As the meeting broke up, the airline representative spoke. "Due to an aircraft change, we've had to reconfigure seating. Mr. Steele, Ms. Smith, you'll be in seats 1A and 1C. Adjacent aisles."
My breath hitched. Adjacent.
Justin merely glanced at his updated boarding pass. "Understood. Thank you."
He walked out of the room without another word.
The following evening, standing in the first-class lounge waiting to board, the surreal feeling intensified. He was across the room, speaking softly on the phone, looking every bit the powerful, preoccupied CEO. He was dressed for travel in dark, casual trousers and a simple sweater that did nothing to hide the breadth of his shoulders. He looked approachable. Human. And completely uninterested in my existence.
We boarded. The cabin was a haven of quiet luxury. Seat 1A was by the window. 1C, mine, was on the aisle. He was already settled, a laptop open, his attention fully absorbed.
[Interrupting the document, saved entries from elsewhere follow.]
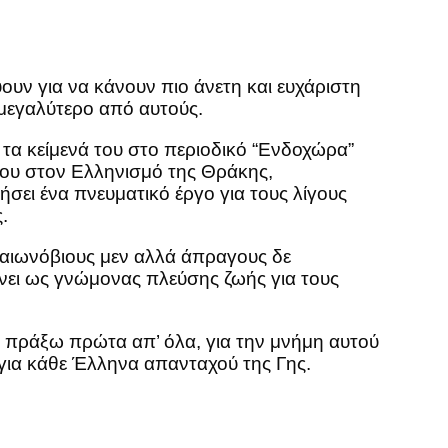
ουν για να κάνουν πιο άνετη και ευχάριστη
 μεγαλύτερο από αυτούς.
α κείμενά του στο περιοδικό “Ενδοχώρα”
του στον Ελληνισμό της Θράκης,
ήσει ένα πνευματικό έργο για τους λίγους
.
ς αιωνόβιους μεν αλλά άπραγους δε
ίνει ως γνώμονας πλεύσης ζωής για τους
 πράξω πρώτα απ’ όλα, για την μνήμη αυτού
για κάθε Έλληνα απανταχού της Γης.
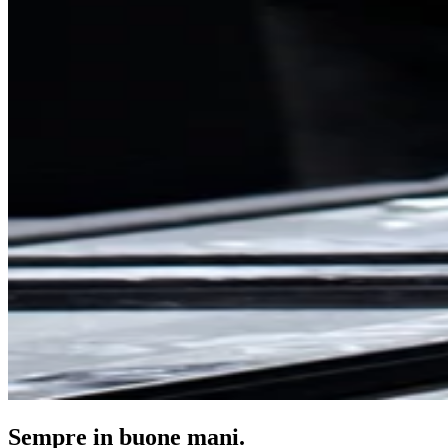
Sempre in buone mani.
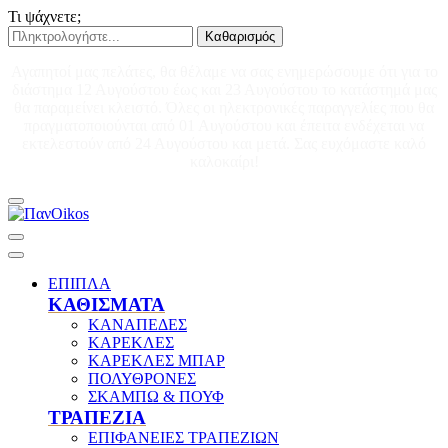
Τι ψάχνετε;
Καθαρισμός
Αγαπητοί μας πελάτες, θα θέλαμε να σας ενημερώσουμε ότι για το
διάστημα 12 Αυγούστου έως και 23 Αυγούστου το κατάστημά μας
θα παραμείνει κλειστό. Όλες οι ηλεκτρονικές παραγγελίες που θα
πραγματοποιούνται από 01 Αυγούστου και έπειτα ενδέχεται να
εκτελεστούν από 24 Αυγούστου και μετά. Σας ευχόμαστε καλό
καλοκαίρι!
ΕΠΙΠΛΑ
ΚΑΘΙΣΜΑΤΑ
ΚΑΝΑΠΕΔΕΣ
ΚΑΡΕΚΛΕΣ
ΚΑΡΕΚΛΕΣ ΜΠΑΡ
ΠΟΛΥΘΡΟΝΕΣ
ΣΚΑΜΠΩ & ΠΟΥΦ
ΤΡΑΠΕΖΙΑ
ΕΠΙΦΑΝΕΙΕΣ ΤΡΑΠΕΖΙΩΝ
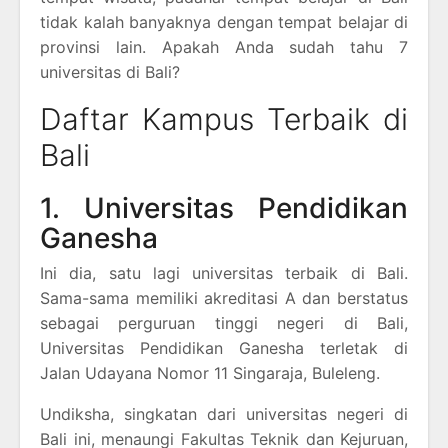
tidak kalah banyaknya dengan tempat belajar di
provinsi lain. Apakah Anda sudah tahu 7
universitas di Bali?
Daftar Kampus Terbaik di
Bali
1. Universitas Pendidikan
Ganesha
Ini dia, satu lagi universitas terbaik di Bali.
Sama-sama memiliki akreditasi A dan berstatus
sebagai perguruan tinggi negeri di Bali,
Universitas Pendidikan Ganesha terletak di
Jalan Udayana Nomor 11 Singaraja, Buleleng.
Undiksha, singkatan dari universitas negeri di
Bali ini, menaungi Fakultas Teknik dan Kejuruan,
I stowed my bag and sat down, the space between us feeling charged and yet empty. The scent of him very clean, subtle, unmistakably him wafted over. I busied myself with my own tablet, pulling up reports I had no intention of reading.
The doors closed. The engines whined to life. As we began to taxi, the captain's voice came over the speaker, announcing our flight time and route. A moment of routine turbulence shook the cabin as we climbed.
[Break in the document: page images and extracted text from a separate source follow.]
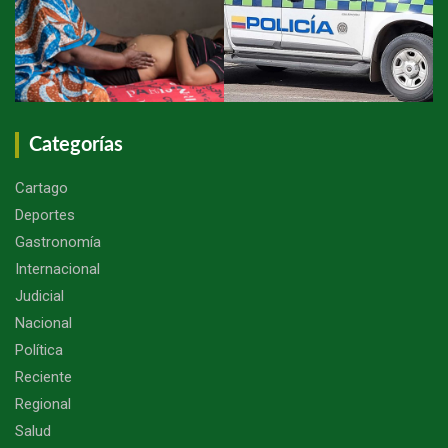
Categorías
Cartago
Deportes
Gastronomía
Internacional
Judicial
Nacional
Política
Reciente
Regional
Salud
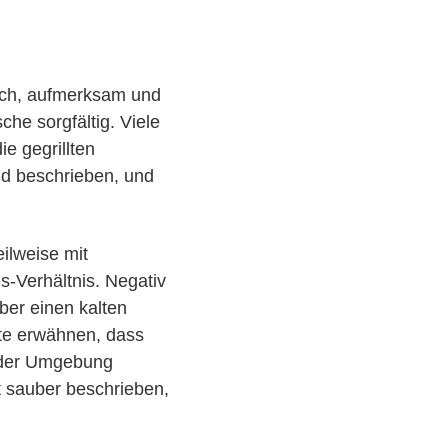
lich, aufmerksam und
he sorgfältig. Viele
e gegrillten
nd beschrieben, und
ilweise mit
gs-Verhältnis. Negativ
ber einen kalten
ste erwähnen, dass
 der Umgebung
t sauber beschrieben,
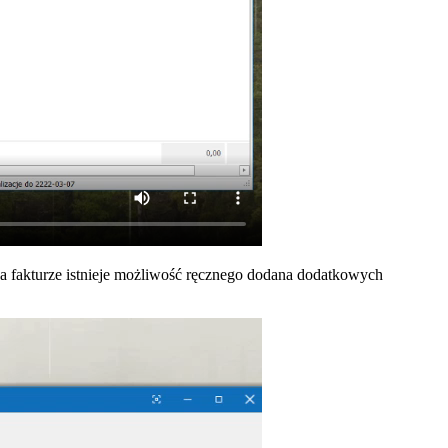
a fakturze istnieje możliwość ręcznego dodana dodatkowych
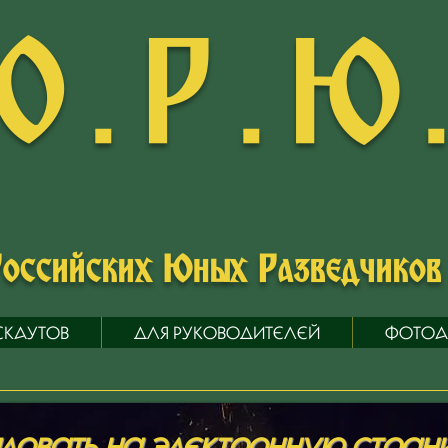
О.Р.Ю
Российских Юных Разведчико
СКАУТОВ
ДЛЯ РУКОВОДИТЕЛЕЙ
ФОТОА
овать на электронную страниц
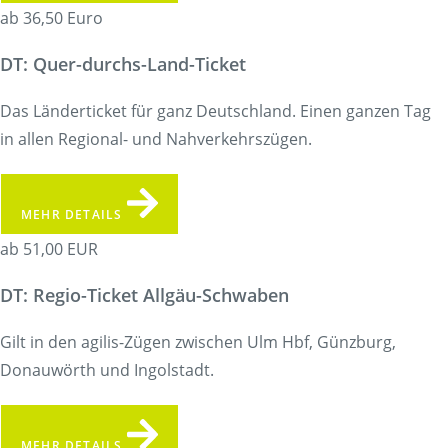
ab 36,50 Euro
DT: Quer-durchs-Land-Ticket
Das Länderticket für ganz Deutschland. Einen ganzen Tag
in allen Regional- und Nahverkehrszügen.
MEHR DETAILS
ab 51,00 EUR
DT: Regio-Ticket Allgäu-Schwaben
Gilt in den agilis-Zügen zwischen Ulm Hbf, Günzburg,
Donauwörth und Ingolstadt.
MEHR DETAILS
I've never been a nervous flier, but my hand instinctively gripped the armrest.
From the corner of my eye, I saw him glance over. Not at my face, but at my white-knuckled hand. He didn't say a word. He simply reached into the seatback pocket in front of him, pulled out the laminated safety card, and placed it on the empty middle seat between us. Then he went back to his laptop.
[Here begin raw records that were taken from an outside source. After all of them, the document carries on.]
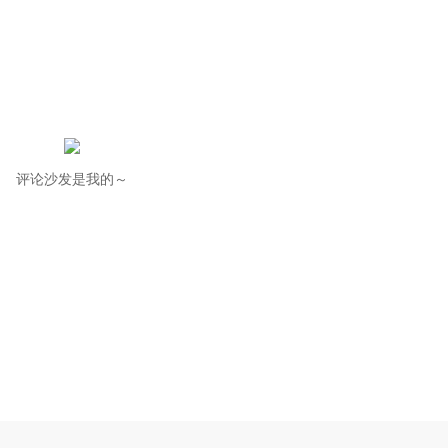
评论沙发是我的～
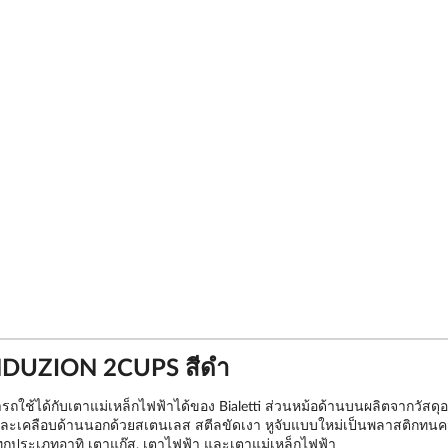
NDUZION 2CUPS สีดำ
รถใช้ได้กับเตาแม่เหล็กไฟฟ้าได้ของ Bialetti ส่วนหม้อด้านบนผลิตจากวัสดุ
และเคลือบด้านนอกด้วยสเตนเลส สตีลขัดเงา หูจับแบบใหม่เป็นพลาสติกทนความร
กประเภทอาทิ เตาแก๊ส, เตาไฟฟ้า และเตาแม่เหล็กไฟฟ้า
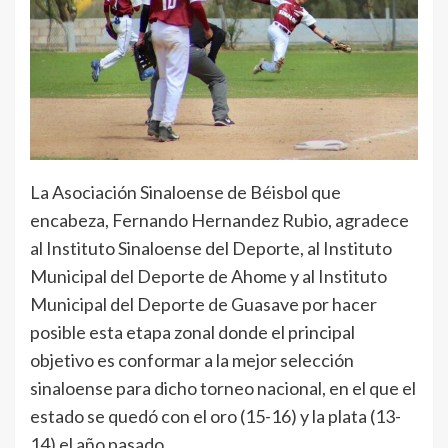
La Asociación Sinaloense de Béisbol que
encabeza, Fernando Hernandez Rubio, agradece
al Instituto Sinaloense del Deporte, al Instituto
Municipal del Deporte de Ahome y al Instituto
Municipal del Deporte de Guasave por hacer
posible esta etapa zonal donde el principal
objetivo es conformar a la mejor selección
sinaloense para dicho torneo nacional, en el que el
estado se quedó con el oro (15-16) y la plata (13-
14) el año pasado.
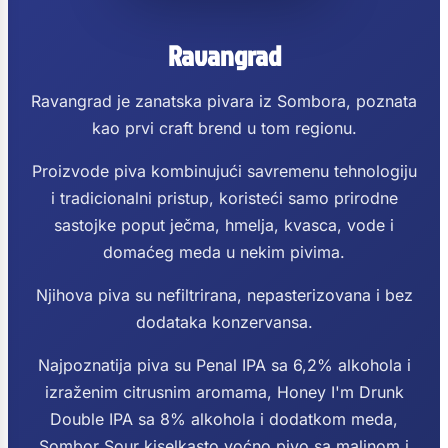
Ravangrad
Ravangrad je zanatska pivara iz Sombora, poznata
kao prvi craft brend u tom regionu.
Proizvode piva kombinujući savremenu tehnologiju
i tradicionalni pristup, koristeći samo prirodne
sastojke poput ječma, hmelja, kvasca, vode i
domaćeg meda u nekim pivima.
Njihova piva su nefiltrirana, nepasterizovana i bez
dodataka konzervansa.
Najpoznatija piva su Penal IPA sa 6,2% alkohola i
izraženim citrusnim aromama, Honey I'm Drunk
Double IPA sa 8% alkohola i dodatkom meda,
Sombor Sour kiselkasto voćno pivo sa malinom i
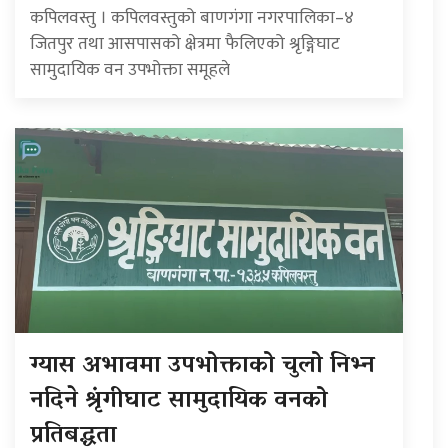
कपिलवस्तु । कपिलवस्तुको बाणगंगा नगरपालिका–४
जितपुर तथा आसपासको क्षेत्रमा फैलिएको श्रृङ्गिघाट
सामुदायिक वन उपभोक्ता समूहले
ग्यास अभावमा उपभोक्ताको चुलो निभ्न
नदिने श्रृंगीघाट सामुदायिक वनको
प्रतिबद्धता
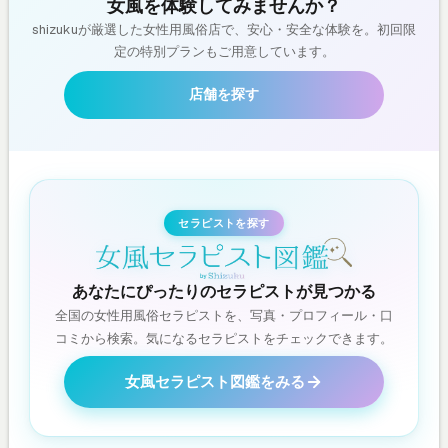
女風を体験してみませんか？
shizukuが厳選した女性用風俗店で、安心・安全な体験を。初回限
定の特別プランもご用意しています。
店舗を探す
セラピストを探す
あなたにぴったりのセラピストが見つかる
全国の女性用風俗セラピストを、写真・プロフィール・口
コミから検索。気になるセラピストをチェックできます。
女風セラピスト図鑑をみる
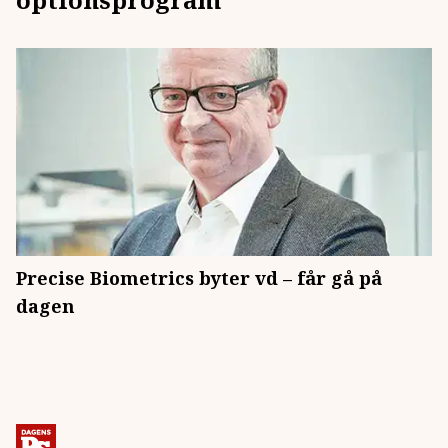
Precise Biometrics byter vd – får gå på
dagen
It was such a small, absurd gesture. Not an offer of comfort, not a patronizing pat. Just a silent, practical acknowledgment: The information you might need is here.
The sheer, ridiculous normality of it was what cracked me. In the face of my epic cruelty, his strategic indifference, and the tense, unspoken history thickening the air between us, he was handing me a safety instruction card.
A sound escaped me. A choked, half-hysterical mix of a laugh and a sob. I clapped my hand over my mouth, but it was too late.
He looked up, his fingers pausing on the keyboard. For the first time in over a week, his neutral mask slipped. Not into anger or warmth, but into a faint, bewildered curiosity. His stormy eyes met mine, a real question in them.
"What?" he asked, his voice low, just for us in the hushed cabin.
Tears, hot and humiliating, pricked at the corners of my eyes. I shook my head, staring at the stupid safety card. "Nothing," I whispered, my voice thick. "It's nothing."
But it wasn't nothing. It was the tremor. The deep, unsettling shift beneath the glacier.
He had not retaliated with fire. He had not withdrawn into icy silence. He had become… solid. Reliable. Present. And in his quiet, unwavering, different way, he had just shown more care in that one unconscious gesture than any of the manageable men ever had with their grand, empty promises.
He watched me for a long moment, his gaze thoughtful, seeing the tears I couldn't quite blink away. The indifference was gone, replaced by a watchful, intense focus that was far more familiar and far more dangerous.
Slowly, he closed his laptop. He didn't speak. He didn't touch me. He just sat there, in the seat beside me, a solid, silent presence as the plane pierced the clouds and aimed itself toward the other side of the world.
And for the first time, sitting next to him, surrounded by the quiet hum of the aircraft, I felt truly, utterly disarmed. The siege was not an attack. It was a profound, patient demonstration.
And I was no longer sure I wanted to win. I did not know why I cared about him talking to me, but I cared.